▸ Provided records:
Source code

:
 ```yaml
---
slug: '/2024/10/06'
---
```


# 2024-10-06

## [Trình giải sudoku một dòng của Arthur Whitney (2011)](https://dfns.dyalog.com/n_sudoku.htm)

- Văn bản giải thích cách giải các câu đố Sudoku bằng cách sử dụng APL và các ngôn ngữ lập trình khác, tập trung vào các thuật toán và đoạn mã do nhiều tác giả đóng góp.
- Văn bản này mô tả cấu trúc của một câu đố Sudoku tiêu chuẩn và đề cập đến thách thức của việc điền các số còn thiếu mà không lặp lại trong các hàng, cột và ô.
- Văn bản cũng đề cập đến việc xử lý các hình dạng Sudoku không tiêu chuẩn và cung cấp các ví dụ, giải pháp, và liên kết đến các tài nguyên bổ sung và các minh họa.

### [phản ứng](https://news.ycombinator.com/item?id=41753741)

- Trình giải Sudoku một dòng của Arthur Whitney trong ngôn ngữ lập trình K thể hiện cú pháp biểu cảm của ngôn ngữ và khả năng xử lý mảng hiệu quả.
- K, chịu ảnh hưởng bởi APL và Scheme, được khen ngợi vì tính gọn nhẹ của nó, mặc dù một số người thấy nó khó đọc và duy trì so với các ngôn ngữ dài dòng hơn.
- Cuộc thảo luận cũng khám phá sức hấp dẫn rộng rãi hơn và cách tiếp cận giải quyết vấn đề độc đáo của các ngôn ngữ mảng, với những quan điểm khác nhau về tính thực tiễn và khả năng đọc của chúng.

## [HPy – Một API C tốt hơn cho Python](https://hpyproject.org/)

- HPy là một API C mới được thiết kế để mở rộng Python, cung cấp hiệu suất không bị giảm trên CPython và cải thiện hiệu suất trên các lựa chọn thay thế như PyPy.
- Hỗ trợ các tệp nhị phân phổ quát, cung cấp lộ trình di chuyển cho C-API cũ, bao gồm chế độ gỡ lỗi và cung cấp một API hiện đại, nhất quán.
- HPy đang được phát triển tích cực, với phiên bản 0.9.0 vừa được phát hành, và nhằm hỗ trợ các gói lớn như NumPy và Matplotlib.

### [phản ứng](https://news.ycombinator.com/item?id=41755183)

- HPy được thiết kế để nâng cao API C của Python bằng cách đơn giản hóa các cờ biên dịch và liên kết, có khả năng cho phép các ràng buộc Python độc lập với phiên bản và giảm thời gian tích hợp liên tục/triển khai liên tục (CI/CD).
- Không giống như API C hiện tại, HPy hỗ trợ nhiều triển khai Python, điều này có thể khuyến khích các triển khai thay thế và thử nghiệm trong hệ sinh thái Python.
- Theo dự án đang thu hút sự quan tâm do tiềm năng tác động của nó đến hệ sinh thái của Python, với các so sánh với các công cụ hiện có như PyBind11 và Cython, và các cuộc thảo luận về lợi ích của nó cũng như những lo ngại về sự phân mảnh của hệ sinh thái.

▸ Problem to work on: Go through the listing above and pull out each line containing the word "năng".

▸ Written response:
- Trình giải Sudoku một dòng của Arthur Whitney trong ngôn ngữ lập trình K thể hiện cú pháp biểu cảm của ngôn ngữ và khả năng xử lý mảng hiệu quả.
- Cuộc thảo luận cũng khám phá sức hấp dẫn rộng rãi hơn và cách tiếp cận giải quyết vấn đề độc đáo của các ngôn ngữ mảng, với những quan điểm khác nhau về tính thực tiễn và khả năng đọc của chúng.
- HPy được thiết kế để nâng cao API C của Python bằng cách đơn giản hóa các cờ biên dịch và liên kết, có khả năng cho phép các ràng buộc Python độc lập với phiên bản và giảm thời gian tích hợp liên tục/triển khai liên tục (CI/CD).
- Theo dự án đang thu hút sự quan tâm do tiềm năng tác động của nó đến hệ sinh thái của Python, với các so sánh với các công cụ hiện có như PyBind11 và Cython, và các cuộc thảo luận về lợi ích của nó cũng như những lo ngại về sự phân mảnh của hệ sinh thái.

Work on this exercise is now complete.